Les poèmes sur lesquels sont composés les lieder sont tirés d’un recueil de Wilhelm Müller paru en 1821 et intitulé Sieben und siebzig Gedichte aus den hinterlassenen Papieren eines reisenden Waldhornisten, soit « Soixante-dix-sept poèmes laissés parmi les papiers posthumes d’un corniste itinérant ». Il y est question d’un apprenti meunier qui, lors du voyage de compagnonnage nécessaire à sa formation, s’éprend de la fille du maître meunier chez qui l’a conduit le ruisseau dont il suivait le cours. Celle-ci répond dans un premier temps à ses sentiments, puis le délaisse pour un chasseur; le jeune meunier, désespéré, se noie dans le ruisseau. Il est impossible d’ignorer dans ce scénario typiquement romantique des ressemblances frappantes avec Les souffrances du jeune Werther de Johann Wolfgang Goethe, roman qui avait connu un immense succès à sa parution en 1774 et qui était encore bien connu dans les années 1820. Toutefois, Müller y met une pointe d’ironie avec un prologue et un épilogue servant à créer une distance envers le récit.

Schubert omet ces deux numéros, mais il traite les émotions changeantes et contradictoires évoquées par Müller avec de si vifs contrastes que l’ironie sous-jacente demeure perceptible, préfigurant en cela le cycle Dichterliebe de Schumann. Près de la moitié des lieder sont de forme strophique, c’est-à-dire qu’une même musique est utilisée pour chaque couplet, sans qu’il y ait de refrain. C’est là aussi un moyen pour le musicien de souligner le caractère populaire et parfois naïf du personnage. Il est impossible de passer sous silence le rôle primordial du piano qui, loin de se borner à un accompagnement harmonique, installe l’atmosphère et agit presque à titre de personnage à part entière, un peu comme le ruisseau, toujours présent, qui dialogue avec le meunier et réagit à ses actes et à ses états d’âme dans son langage sans paroles.
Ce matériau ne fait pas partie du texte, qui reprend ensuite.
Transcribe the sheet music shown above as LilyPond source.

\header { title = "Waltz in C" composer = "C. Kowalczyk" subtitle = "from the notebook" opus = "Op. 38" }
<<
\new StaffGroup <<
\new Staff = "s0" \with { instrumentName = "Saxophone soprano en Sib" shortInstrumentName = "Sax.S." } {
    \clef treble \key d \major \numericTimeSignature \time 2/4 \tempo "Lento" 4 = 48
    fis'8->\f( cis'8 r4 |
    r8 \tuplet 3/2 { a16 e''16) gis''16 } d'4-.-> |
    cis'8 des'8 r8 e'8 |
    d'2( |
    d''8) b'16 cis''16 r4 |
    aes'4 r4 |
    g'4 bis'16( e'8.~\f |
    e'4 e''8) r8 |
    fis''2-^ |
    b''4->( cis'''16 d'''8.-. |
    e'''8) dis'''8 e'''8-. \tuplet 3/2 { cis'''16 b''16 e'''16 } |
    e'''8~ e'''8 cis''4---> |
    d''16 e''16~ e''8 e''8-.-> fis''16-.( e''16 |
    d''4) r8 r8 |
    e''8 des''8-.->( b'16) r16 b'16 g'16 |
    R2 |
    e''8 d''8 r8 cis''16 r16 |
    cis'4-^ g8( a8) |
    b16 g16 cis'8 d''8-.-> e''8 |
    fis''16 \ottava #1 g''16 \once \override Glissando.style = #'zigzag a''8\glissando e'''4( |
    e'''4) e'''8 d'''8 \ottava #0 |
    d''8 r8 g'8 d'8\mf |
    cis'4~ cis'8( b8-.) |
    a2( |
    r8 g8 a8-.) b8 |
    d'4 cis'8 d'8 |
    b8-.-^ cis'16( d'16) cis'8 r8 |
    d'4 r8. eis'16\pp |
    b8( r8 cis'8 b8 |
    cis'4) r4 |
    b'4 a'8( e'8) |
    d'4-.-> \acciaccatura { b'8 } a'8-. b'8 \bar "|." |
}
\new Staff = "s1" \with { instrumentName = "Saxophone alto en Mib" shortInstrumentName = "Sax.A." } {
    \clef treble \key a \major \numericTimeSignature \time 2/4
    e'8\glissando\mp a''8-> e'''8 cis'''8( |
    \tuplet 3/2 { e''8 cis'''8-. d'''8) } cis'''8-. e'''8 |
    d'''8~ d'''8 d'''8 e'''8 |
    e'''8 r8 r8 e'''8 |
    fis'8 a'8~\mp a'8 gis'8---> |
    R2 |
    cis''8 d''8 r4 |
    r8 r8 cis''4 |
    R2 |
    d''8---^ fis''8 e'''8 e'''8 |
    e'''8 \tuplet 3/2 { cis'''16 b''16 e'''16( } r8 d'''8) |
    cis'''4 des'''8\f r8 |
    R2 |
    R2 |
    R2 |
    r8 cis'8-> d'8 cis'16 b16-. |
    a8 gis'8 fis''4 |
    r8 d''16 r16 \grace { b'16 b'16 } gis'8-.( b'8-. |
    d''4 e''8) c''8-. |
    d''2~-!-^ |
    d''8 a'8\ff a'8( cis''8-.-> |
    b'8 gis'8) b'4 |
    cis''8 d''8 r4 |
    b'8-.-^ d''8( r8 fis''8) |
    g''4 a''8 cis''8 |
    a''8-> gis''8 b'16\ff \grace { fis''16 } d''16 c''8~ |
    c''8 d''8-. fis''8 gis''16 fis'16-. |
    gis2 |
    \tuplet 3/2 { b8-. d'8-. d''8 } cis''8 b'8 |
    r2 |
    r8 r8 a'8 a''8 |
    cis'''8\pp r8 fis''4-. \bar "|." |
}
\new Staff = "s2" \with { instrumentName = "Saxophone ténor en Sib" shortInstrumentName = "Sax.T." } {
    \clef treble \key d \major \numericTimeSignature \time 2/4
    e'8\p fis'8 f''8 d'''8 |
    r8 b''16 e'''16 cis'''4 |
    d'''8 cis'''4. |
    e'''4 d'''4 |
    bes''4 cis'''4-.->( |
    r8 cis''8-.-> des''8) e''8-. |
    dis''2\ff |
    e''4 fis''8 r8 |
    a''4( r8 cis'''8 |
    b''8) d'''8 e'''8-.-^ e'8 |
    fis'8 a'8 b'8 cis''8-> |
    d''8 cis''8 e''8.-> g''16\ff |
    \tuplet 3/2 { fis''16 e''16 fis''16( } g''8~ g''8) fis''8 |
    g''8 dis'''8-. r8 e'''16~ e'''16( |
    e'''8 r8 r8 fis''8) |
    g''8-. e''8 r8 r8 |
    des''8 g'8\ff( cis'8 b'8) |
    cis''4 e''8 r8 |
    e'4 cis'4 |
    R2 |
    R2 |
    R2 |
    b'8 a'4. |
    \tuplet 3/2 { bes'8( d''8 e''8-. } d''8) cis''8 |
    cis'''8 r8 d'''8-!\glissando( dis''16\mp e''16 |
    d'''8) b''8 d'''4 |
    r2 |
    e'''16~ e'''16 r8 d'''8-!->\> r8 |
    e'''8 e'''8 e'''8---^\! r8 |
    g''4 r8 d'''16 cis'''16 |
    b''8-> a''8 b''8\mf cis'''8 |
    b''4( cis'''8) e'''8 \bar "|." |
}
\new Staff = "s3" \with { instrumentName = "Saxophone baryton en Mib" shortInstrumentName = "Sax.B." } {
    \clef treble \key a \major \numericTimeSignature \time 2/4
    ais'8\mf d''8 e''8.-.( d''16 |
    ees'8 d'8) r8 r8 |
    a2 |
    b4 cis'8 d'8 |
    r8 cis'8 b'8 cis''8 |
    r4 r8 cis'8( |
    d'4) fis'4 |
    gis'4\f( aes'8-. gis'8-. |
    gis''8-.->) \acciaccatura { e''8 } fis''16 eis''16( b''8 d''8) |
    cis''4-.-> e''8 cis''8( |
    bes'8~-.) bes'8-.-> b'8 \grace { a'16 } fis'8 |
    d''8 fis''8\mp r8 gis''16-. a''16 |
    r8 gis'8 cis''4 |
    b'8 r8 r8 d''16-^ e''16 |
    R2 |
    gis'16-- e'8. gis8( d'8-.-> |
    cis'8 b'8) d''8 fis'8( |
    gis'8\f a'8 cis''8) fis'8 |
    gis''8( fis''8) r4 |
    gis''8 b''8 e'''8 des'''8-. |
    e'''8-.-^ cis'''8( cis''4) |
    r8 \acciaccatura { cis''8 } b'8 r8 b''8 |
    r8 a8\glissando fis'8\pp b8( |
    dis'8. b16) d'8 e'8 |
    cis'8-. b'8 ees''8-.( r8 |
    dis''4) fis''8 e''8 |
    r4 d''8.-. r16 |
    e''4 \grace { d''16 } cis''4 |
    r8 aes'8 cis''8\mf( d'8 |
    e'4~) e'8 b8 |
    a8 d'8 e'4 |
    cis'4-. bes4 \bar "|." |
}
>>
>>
Dans le dernier lied, c’est par contre le cours d’eau qui chante une berceuse à l’amant malheureux qui repose en son sein.
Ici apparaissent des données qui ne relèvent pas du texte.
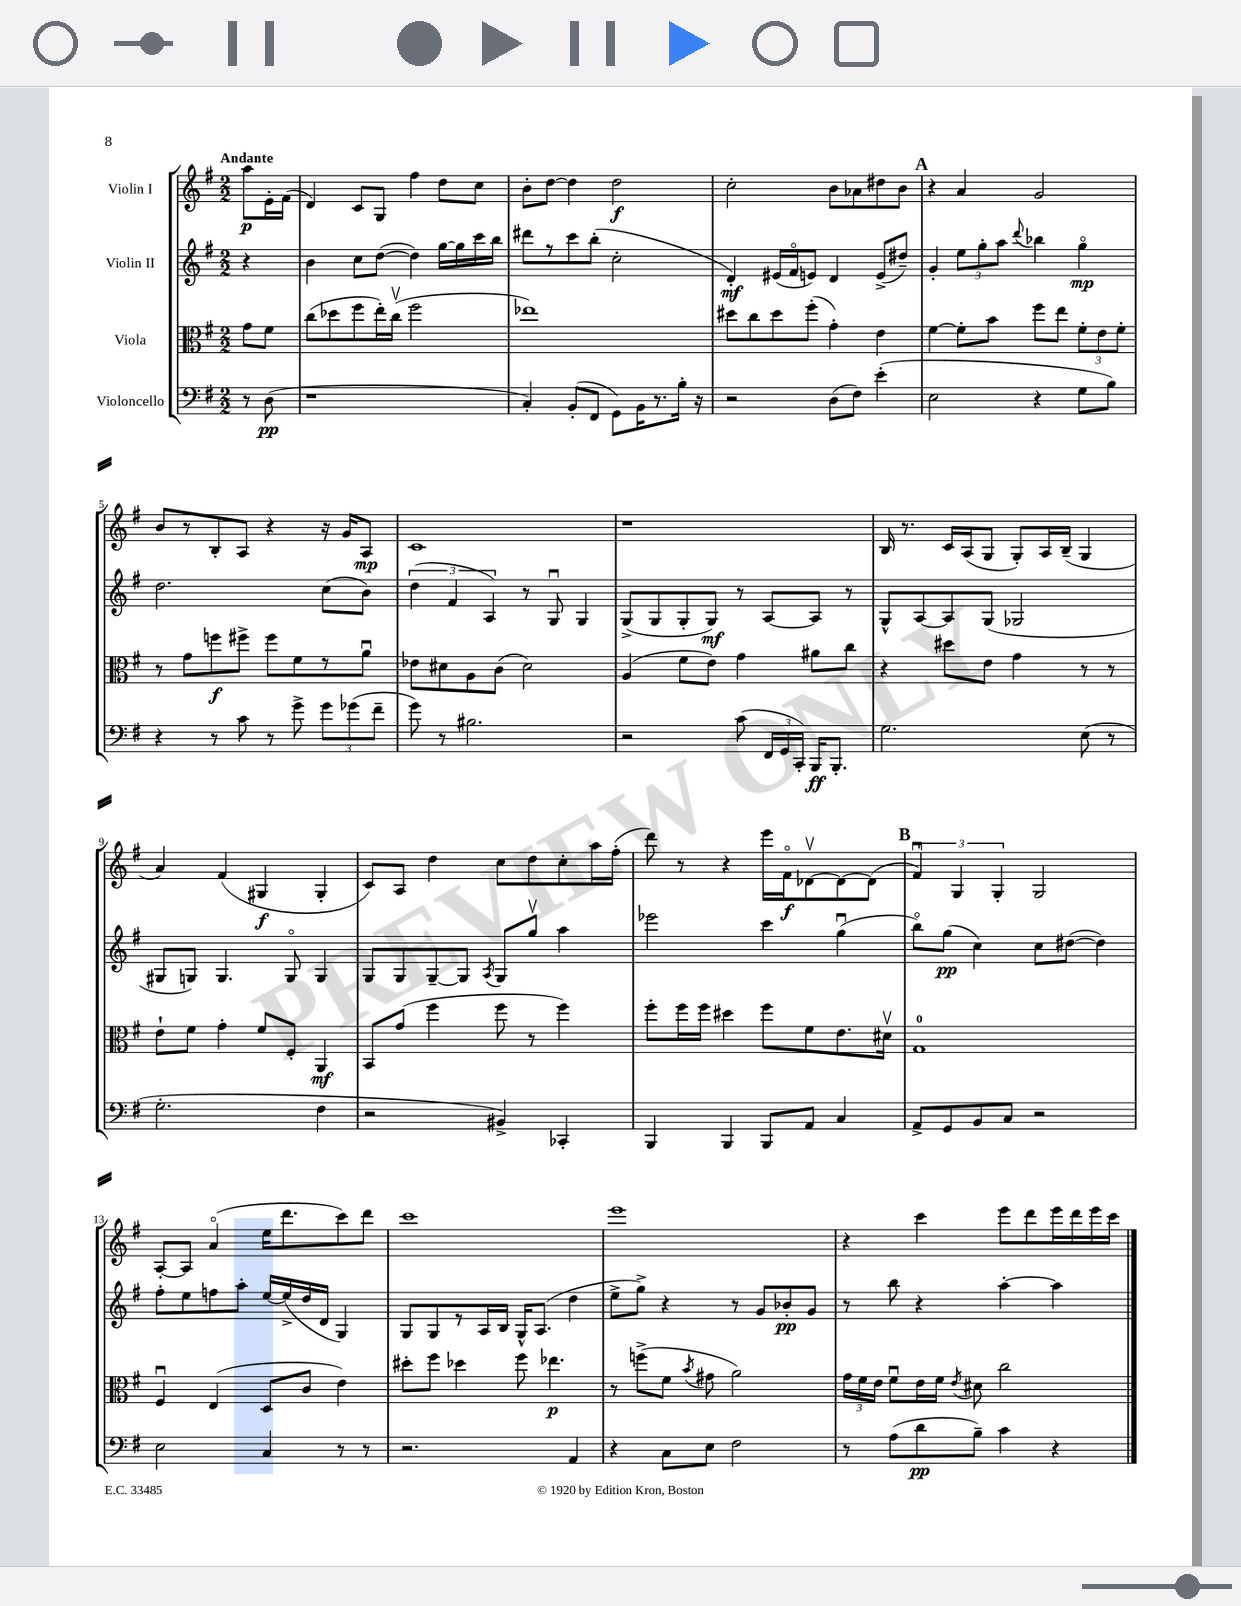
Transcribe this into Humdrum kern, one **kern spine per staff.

**kern	**kern	**kern	**kern
*staff4	*staff3	*staff2	*staff1
*clefF4	*clefC3	*clefG2	*clefG2
*k[f#]	*k[f#]	*k[f#]	*k[f#]
*M2/2	*M2/2	*M2/2	*M2/2
8r	8g	4r	8aa
(8D	8f#	.	16e'
.	.	.	(16f#
=	=	=	=
1r	(8cc	4b	4d)
.	8dd-	.	.
.	8ff#	8cc	8c
.	16ee')	([8dd	8G
.	(16ccv	.	.
.	2ff#	4dd])	4ff#
.	.	[16gg	8dd
.	.	16gg]	.
.	.	16ccc	8cc
.	.	16bb	.
=	=	=	=
4C')	1ee-)	8ddd#	8b'
.	.	8r	[8dd
(8BB'	.	8ccc	4dd]
8FF#	.	(8bb'	.
8GG)	.	2cc'	2dd
16BB	.	.	.
8.r	.	.	.
16B'	.	.	.
16r	.	.	.
=	=	=	=
2r	8dd#	4d')	2cc'
.	8cc	.	.
.	8dd#	(16e#	.
.	.	16f#o	.
.	(8ff#'	8e)	.
(8D	4g')	4d	8b
8F#)	.	.	8a-
(4e'	4e	(8e^	8dd#
.	.	8dd#~)	8b
=	=	=	=
2E	[4f#	4g'	4r
.	8f#']	12ee	4a
.	.	12gg'	.
.	8b	.	.
.	.	12aa	.
.	.	8qqddd	.
4r	8ff#	4bb-	2g
.	8ee	.	.
8G	12f#'	4ggo	.
.	12e	.	.
8B)	.	.	.
.	12f#'	.	.
=	=	=	=
4r	8r	2.dd	8b
.	8g	.	8r
8r	8ff	.	8B'
8c	8ff#^	.	8A
8r	8ff#	.	4r
8g^	8f#	.	.
12g	8r	(8cc	16r
.	.	.	16g
(12g-	.	.	.
.	8au	8b)	8A
12f#~	.	.	.
=	=	=	=
8g)	8e-	(6dd	1c
8r	8d#	.	.
.	.	6f#	.
2.B#	8A	.	.
.	.	6A)	.
.	(8c	.	.
.	2d#)	8r	.
.	.	8Gu	.
.	.	4G	.
=	=	=	=
2r	(4A	(8G^	1r
.	.	8G	.
.	8f#	8G'	.
.	8e)	8G)	.
(8c	4g	8r	.
24FF#	.	[8A	.
24GG	.	.	.
24CC')	.	.	.
16BBB	8a#	8A]	.
8.BBB'	.	.	.
.	8cc	8r	.
=	=	=	=
2.G	4r	8G^^	16B
.	.	.	8.r
.	.	[8A	.
.	8dd#	8A]	16c
.	.	.	(16A
.	8e	(8G	8G
.	4g	2G-	8G')
.	.	.	16A
.	.	.	(16B~
(8E	8r	.	4G
8r	8r	.	.
=	=	=	=
2.G'	8e`	8G#	4a)
.	8f#	8G)	.
.	4g'	4.G	(4f#
.	8f#	.	4G#
.	8F#'	8Go	.
4F#	4AA	4G	4G#'
=	=	=	=
2r	8BB	8G	8c)
.	(8g	8G	8A
.	4ff#	[8G~	4dd
.	.	8G]	.
.	.	8qA	.
4BB#^)	8ff#	8G	8cc
.	8r	8ggv	8dd
4CC-'	4ff#)	4aa	8cc'
.	.	.	16aa
.	.	.	(16ff#'
=	=	=	=
4BBB	8ff#'	2eee-	8ddd)
.	16ff#	.	8r
.	16ff#	.	.
4BBB	4dd#	.	4r
8BBB	8ff#	4ccc	16eee
.	.	.	16f#o
8AA	8f#	.	[8d-v
4C	8.e	(4ggu	8d-_
.	.	.	(8d-]
.	16d#v	.	.
=	=	=	=
8AA^	1G	8bbo)	6f#u)
8GG	.	(8gg	.
.	.	.	6G
8BB	.	4cc)	.
.	.	.	6G'
8C	.	.	.
2r	.	8cc	2G
.	.	([8dd#	.
.	.	4dd#])	.
=	=	=	=
2E	4F#u	8ff#'	[8A'
.	.	8ee	8A]
.	(4E	8ff	(4ao
.	.	8aa'	.
4C	8D	[16ee	16ee
.	.	(16ee^]	8.ddd
.	8c	16dd	.
.	.	16d	.
8r	4e)	4G)	8ccc)
8r	.	.	8ddd
=	=	=	=
2.r	8dd#'	8G	1ccc
.	8ff#	8G	.
.	4dd-	8r	.
.	.	16A	.
.	.	16B	.
.	8ff#	16G^^	.
.	.	(8.A	.
.	4.ee-	.	.
4AA	.	4dd	.
=	=	=	=
4r	8r	8ee^	1eee
.	(8ff^	8gg^)	.
8C	8f#	4r	.
.	8qb	.	.
8E	8g#	.	.
2F#	2a)	8r	.
.	.	8g	.
.	.	8b-'	.
.	.	8g	.
=	=	=	=
8r	24g	8r	4r
.	24f#	.	.
.	24e	.	.
(8A	8f#u	8bb	.
8d	16e	4r	4ccc
.	16f#	.	.
.	8qe	.	.
8B~)	8d#	.	.
4c	2cc	[4aa'	8eee
.	.	.	8ddd
4r	.	4aa]	16eee
.	.	.	16ddd
.	.	.	16eee
.	.	.	16ccc
==	==	==	==
*-	*-	*-	*-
Précédé comme cycle de lieder à peu près exclusivement par An die ferne Geliebte (À la bien-aimée lointaine), composé en 1815 par Ludwig van Beethoven, Die schöne Müllerin sera suivi de Winterreise (Voyage d’hiver), par les mêmes auteurs, puis par une longue tradition de compositeurs germanophones romantiques et postromantiques inspirés par les mêmes thèmes du sublime, du tragique, du grotesque, de l’ironique, de la mort, de l’amour, du voyage et de la nature, jusqu’aux Gurre-Lieder d’Arnold Schoenberg. C’est ainsi qu’une œuvre prenant sa source dans un contexte culturel nourri par des artistes tels que Goethe et Beethoven et imprégné du plus pur romantisme a pu toucher le public de tous les temps et apporter aux compositeurs poursuivant la même tradition… de l’eau à leur moulin.